**Texte fourni:**
•••

Je naquis dans un lieu-dit du bout du monde, dans un ourlet secret aussi reculé qu’un creux de page froissée, à une enjambée de Lascaux. En ce pays, je vécus vingt ans parmi les « gens de peu » (Pierre Sansot), les gens de l’ordinaire. Je suis d’un peuple de cultivateurs et de diseurs.
L’on m’envoya à l’école. J’avais bonne tête, j’aurais pu devenir maîtresse ou postière, mieux, médecin ou universitaire. J’essayais d’être sage, d’entrer dans le rang.
Je n’y parvenais pas.
Quelque chose me travaillait au corps, quelque chose de puissant comme la force des saisons, et dans les saisons, les orages et les vents, et avec eux les sources et les pierres, au-dessus d’eux le ciel et la terre, et enveloppant le tout, les jours et les nuits, et au profond de ce tourbillon qui m’exilait chaque jour plus loin d’une vie ordinaire, s’imposait un désir incommensurable, une germination que je ne pouvais empêcher : le désir d’écrire.

•••

**Données de l'exercice:**

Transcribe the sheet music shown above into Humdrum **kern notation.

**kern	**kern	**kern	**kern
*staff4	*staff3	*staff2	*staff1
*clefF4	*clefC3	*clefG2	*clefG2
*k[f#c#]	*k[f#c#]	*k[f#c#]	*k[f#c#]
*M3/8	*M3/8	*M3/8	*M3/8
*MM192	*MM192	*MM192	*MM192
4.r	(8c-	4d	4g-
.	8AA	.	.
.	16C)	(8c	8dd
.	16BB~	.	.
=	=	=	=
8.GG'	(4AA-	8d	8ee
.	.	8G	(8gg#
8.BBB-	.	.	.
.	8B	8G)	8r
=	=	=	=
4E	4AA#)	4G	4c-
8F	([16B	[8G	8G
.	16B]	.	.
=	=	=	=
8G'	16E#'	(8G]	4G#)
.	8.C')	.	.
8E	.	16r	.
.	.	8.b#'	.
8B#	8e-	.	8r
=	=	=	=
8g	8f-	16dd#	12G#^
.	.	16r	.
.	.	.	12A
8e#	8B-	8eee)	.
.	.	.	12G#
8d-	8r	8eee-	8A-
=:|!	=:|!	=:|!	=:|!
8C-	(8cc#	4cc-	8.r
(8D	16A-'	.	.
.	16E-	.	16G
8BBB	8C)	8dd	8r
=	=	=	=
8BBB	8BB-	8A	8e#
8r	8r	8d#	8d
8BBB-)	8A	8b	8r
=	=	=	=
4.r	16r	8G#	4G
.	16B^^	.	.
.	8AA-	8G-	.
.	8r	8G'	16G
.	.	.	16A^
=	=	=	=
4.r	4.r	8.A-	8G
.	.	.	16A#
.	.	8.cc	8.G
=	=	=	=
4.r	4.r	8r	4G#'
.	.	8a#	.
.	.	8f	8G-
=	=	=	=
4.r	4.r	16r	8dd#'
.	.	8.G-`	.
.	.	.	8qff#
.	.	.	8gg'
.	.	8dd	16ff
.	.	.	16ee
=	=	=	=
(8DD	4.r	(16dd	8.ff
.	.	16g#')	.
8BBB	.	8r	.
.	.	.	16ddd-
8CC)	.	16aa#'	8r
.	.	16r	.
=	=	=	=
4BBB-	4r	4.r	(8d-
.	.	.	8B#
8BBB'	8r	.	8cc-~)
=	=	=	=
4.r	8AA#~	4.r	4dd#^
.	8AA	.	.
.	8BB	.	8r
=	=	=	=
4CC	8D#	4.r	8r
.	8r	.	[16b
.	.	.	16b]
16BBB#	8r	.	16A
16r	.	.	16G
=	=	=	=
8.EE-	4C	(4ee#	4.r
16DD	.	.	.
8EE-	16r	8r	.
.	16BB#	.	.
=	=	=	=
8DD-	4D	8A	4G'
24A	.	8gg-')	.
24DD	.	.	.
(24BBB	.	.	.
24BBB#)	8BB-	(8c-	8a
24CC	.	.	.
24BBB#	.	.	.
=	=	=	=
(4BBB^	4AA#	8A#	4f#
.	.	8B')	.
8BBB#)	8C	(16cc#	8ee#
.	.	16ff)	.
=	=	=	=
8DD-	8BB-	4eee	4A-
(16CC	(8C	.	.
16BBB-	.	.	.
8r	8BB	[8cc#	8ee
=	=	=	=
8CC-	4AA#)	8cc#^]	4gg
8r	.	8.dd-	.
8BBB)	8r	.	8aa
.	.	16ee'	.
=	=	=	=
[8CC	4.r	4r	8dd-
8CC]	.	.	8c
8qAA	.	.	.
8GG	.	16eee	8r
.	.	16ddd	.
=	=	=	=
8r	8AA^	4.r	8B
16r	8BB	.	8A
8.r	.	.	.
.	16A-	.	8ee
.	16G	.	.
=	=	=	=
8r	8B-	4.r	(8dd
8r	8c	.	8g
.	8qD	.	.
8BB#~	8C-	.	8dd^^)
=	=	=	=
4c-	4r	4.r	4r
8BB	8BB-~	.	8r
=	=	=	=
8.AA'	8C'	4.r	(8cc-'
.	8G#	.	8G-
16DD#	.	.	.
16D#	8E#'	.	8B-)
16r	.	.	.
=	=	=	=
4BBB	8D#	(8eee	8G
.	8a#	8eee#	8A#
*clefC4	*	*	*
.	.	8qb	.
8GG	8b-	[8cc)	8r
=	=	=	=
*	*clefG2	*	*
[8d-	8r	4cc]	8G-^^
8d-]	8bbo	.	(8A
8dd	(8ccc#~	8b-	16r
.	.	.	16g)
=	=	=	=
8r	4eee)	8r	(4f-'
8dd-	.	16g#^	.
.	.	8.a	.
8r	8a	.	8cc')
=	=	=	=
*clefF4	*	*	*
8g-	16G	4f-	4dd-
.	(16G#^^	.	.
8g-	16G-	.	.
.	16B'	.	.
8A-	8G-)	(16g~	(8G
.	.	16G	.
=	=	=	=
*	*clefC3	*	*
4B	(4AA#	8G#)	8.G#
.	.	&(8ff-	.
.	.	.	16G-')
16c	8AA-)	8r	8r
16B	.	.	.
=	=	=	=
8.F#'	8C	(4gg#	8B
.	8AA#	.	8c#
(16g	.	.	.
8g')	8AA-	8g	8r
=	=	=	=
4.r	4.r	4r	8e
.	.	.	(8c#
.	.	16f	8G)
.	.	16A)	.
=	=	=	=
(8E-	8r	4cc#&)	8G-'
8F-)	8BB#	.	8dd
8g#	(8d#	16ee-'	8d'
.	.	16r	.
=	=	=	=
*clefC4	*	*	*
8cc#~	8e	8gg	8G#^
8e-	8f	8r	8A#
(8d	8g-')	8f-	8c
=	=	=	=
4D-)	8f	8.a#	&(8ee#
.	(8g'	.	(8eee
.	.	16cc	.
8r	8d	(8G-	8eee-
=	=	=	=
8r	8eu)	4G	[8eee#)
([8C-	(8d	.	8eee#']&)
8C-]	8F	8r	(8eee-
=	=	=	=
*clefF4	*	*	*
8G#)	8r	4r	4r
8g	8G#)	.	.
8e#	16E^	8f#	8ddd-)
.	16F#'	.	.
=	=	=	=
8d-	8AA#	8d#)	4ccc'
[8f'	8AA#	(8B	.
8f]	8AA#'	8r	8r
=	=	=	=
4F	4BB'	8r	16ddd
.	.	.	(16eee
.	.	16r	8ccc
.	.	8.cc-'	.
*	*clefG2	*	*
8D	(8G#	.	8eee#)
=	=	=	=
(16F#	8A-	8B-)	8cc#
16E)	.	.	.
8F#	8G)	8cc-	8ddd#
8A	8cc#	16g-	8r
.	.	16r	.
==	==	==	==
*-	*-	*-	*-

•••

**Consigne:** D'après le texte fourni, quel désir s'impose au profond du tourbillon décrit dans le dernier paragraphe ?

**Réponse:** Le désir d'écrire.